Format the lines of every entry below as a JSON list of strings, with one string per line and blank lines omitted. Leave the pictures out of the list.

§ **Dataset excerpts**:
◇ ◇ ◇ ◇ ◇ ◇ ◇

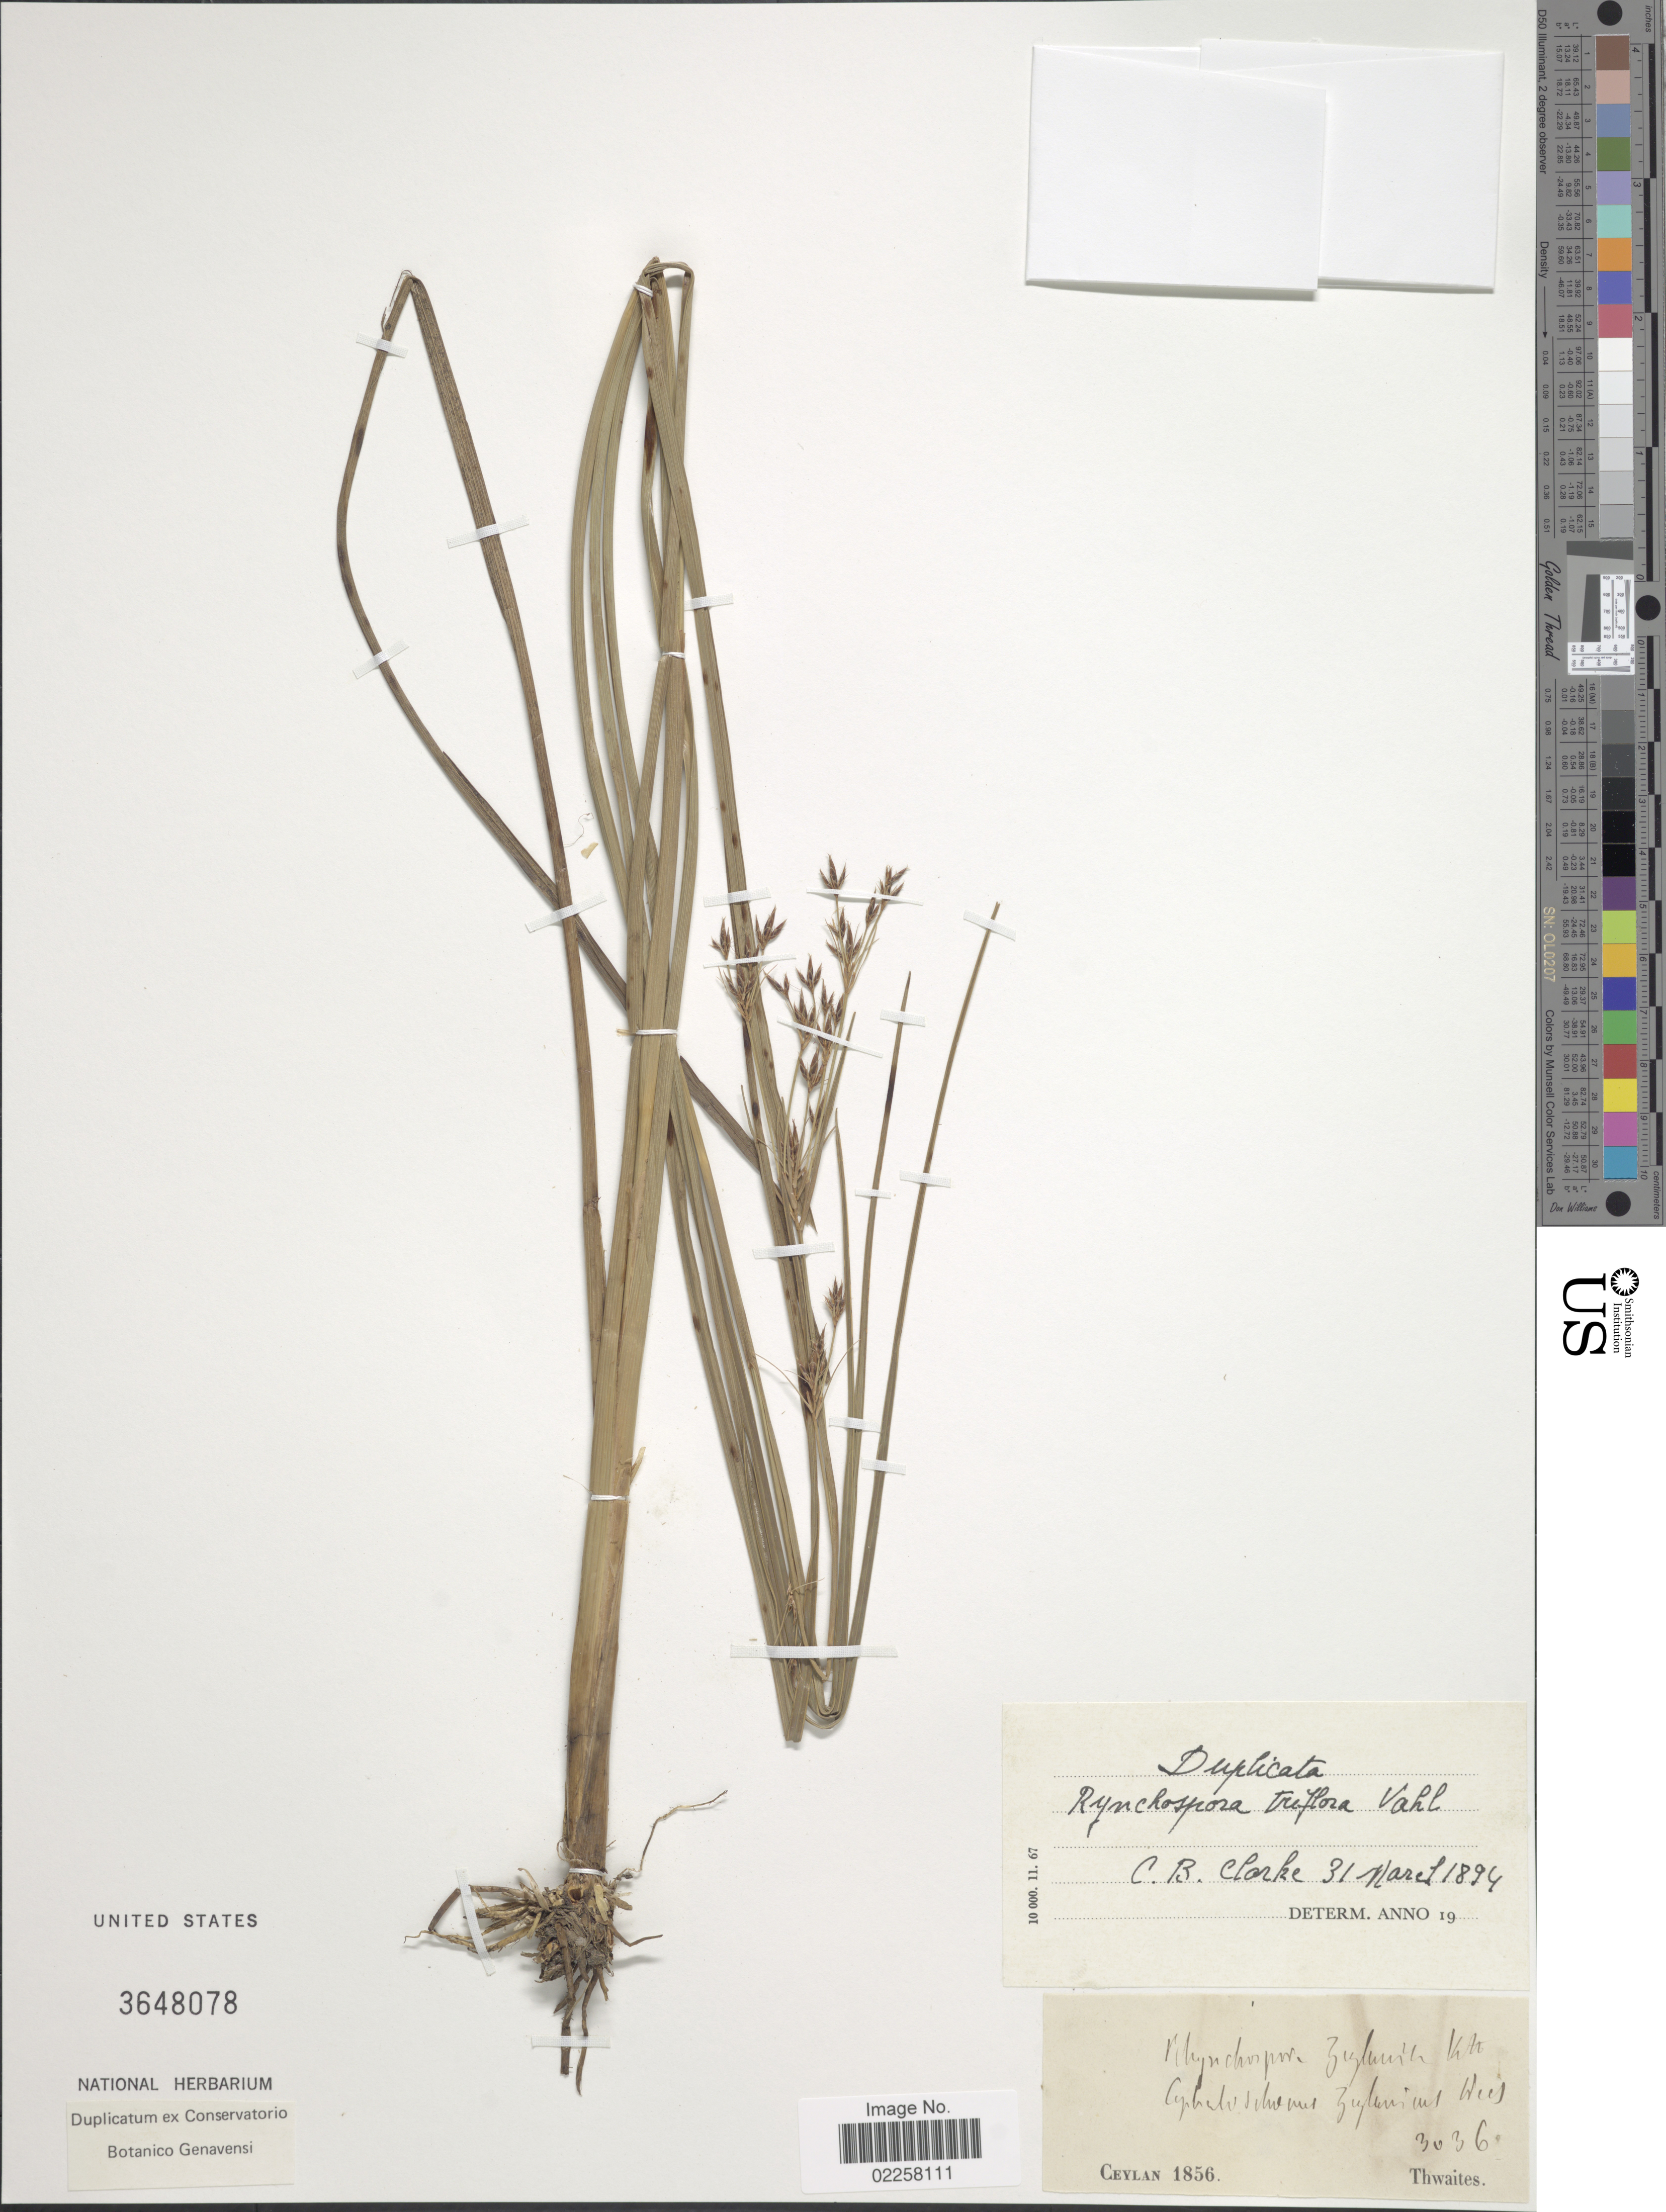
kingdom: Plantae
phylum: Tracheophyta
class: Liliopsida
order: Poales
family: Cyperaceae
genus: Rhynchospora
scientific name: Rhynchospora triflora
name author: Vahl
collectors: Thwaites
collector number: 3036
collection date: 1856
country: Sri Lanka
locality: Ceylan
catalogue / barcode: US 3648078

◇ ◇ ◇ ◇ ◇ ◇ ◇

§ **Exercise output**:
[
  "kingdom: Plantae",
  "phylum: Tracheophyta",
  "class: Liliopsida",
  "order: Poales",
  "family: Cyperaceae",
  "genus: Rhynchospora",
  "scientific name: Rhynchospora triflora",
  "name author: Vahl",
  "collectors: Thwaites",
  "collector number: 3036",
  "collection date: 1856",
  "country: Sri Lanka",
  "locality: Ceylan",
  "catalogue / barcode: US 3648078"
]